The Goldfinch was another one of my summer reading pleasures. Donna Tartt, creates an almost Dickensian world of loss, friendship, criminality and redemption with the world of art, and the love of old and well crafted things as its backdrop.
The story is told from the point of view of Theodore Decker, a thirteen year old boy whose mother dies in a terrorist attack while they’re visiting the art museum. Theodore’s mother has a passion for art which she shares with her son. Before leaving the ruined museum, he meets “Welty” who gives him a ring and somehow signals to him to take The Goldfinch, a beautiful painting by the 17th century dutch painter Carel Fabritius. The Goldfinch is a rendering of a small bird, chained to its perch. The horrifying notion of a beautiful but chained bird becomes a driving metaphor for life throughout the book.

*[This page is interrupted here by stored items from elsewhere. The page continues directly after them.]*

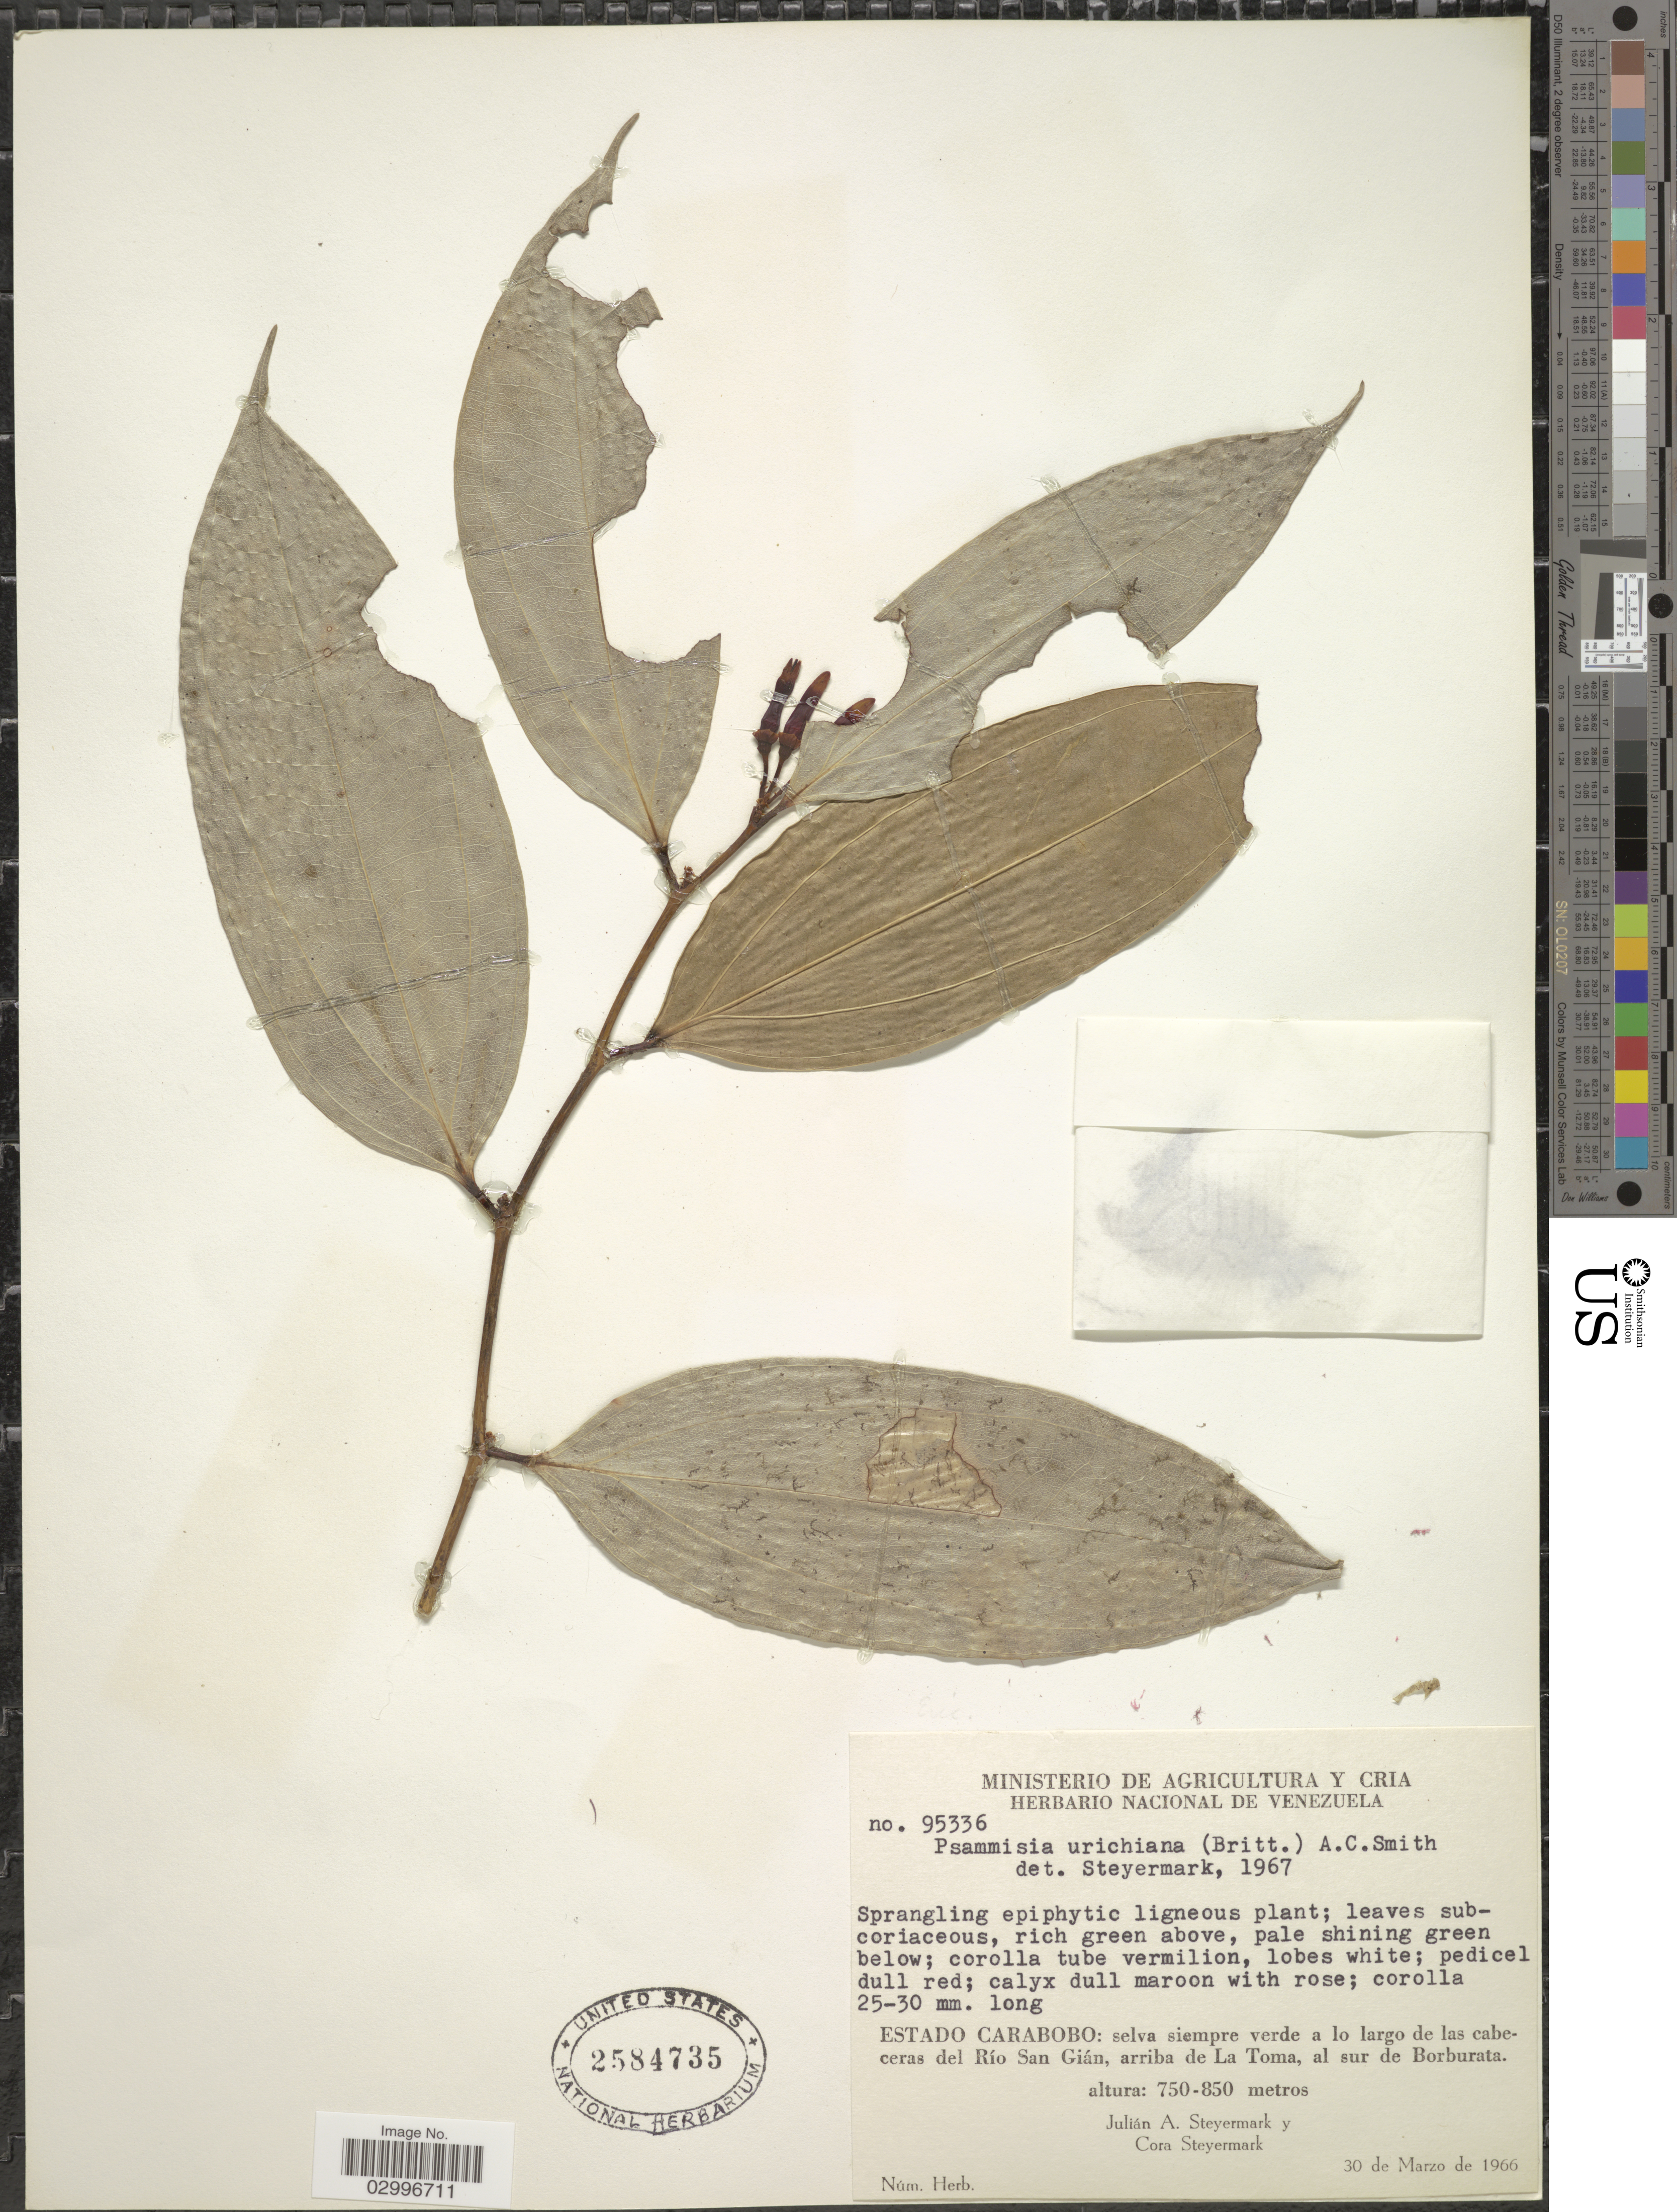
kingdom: Plantae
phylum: Tracheophyta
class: Magnoliopsida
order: Ericales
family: Ericaceae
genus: Psammisia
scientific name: Psammisia urichiana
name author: (Britton) A.C. Sm.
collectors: J. Steyermark & C. Steyermark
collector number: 95336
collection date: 1966-03-30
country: Venezuela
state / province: Carabobo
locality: Selva siempre verde a lo largo de las cabeceras del Río San Gián, arriba de La Toma, al sur de Borburata.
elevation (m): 750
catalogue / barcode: US 2584735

Theodore’s life is destroyed by the loss of his mother and as he tumbles down the rabbit hole of loss and grief, the painting he has taken is the one thing that gives him a reason to live. The calmness he feels when he holds the painting gets him through his worst times.
The book is a study on how we create family when its taken from you. First Theodore lands at the Barbours, a wealthy, deeply eccentric family of his friend Andy. When his less than perfect father and his girlfriend come to claim him, off he goes to Las Vegas where he is left mostly to his own devices while his father and his girlfriend gamble to earn their living.
One of the parts of the book I love the most is when he meets Boris, a young boy his age whose mother is also dead and whose father is a violent, crazy, Ukrainian drunk who works in mines all over the world. The two boys spend their days playing truant, drinking, doing drugs and embarking on a life of petty crime.
Tartt captures the authenticity of adolescent friendship that feels real and funny and sad at the same time.
The boys eventually separate when Theo heads back to New York but it’s the unlikely ups and downs of this friendship that drives the second half of the book. The painting goes missing and the two re-unite to find it.
In between, of course, there is so much more. Theo finds a home with Hobie, the partner of Welty, and learns the world of antiques. None of the friendship and safety offered by Hobie stops Theo’s descent into addiction and criminal wrong-doing. Ultimately he has to decide if he’s going to live or die and in the end, like the life of the goldfinch, he has to make peace with his lot in life.
I loved he book but thought it was too long in sections. My husband read the book and said the word I fear most “Shantaram” a book he detested for its long-windedness. I would agree that this book could have used a good edit. Still, it was a great world to be a part of and I loved how art was upheld as a necessary outcome and reflection of the human experience.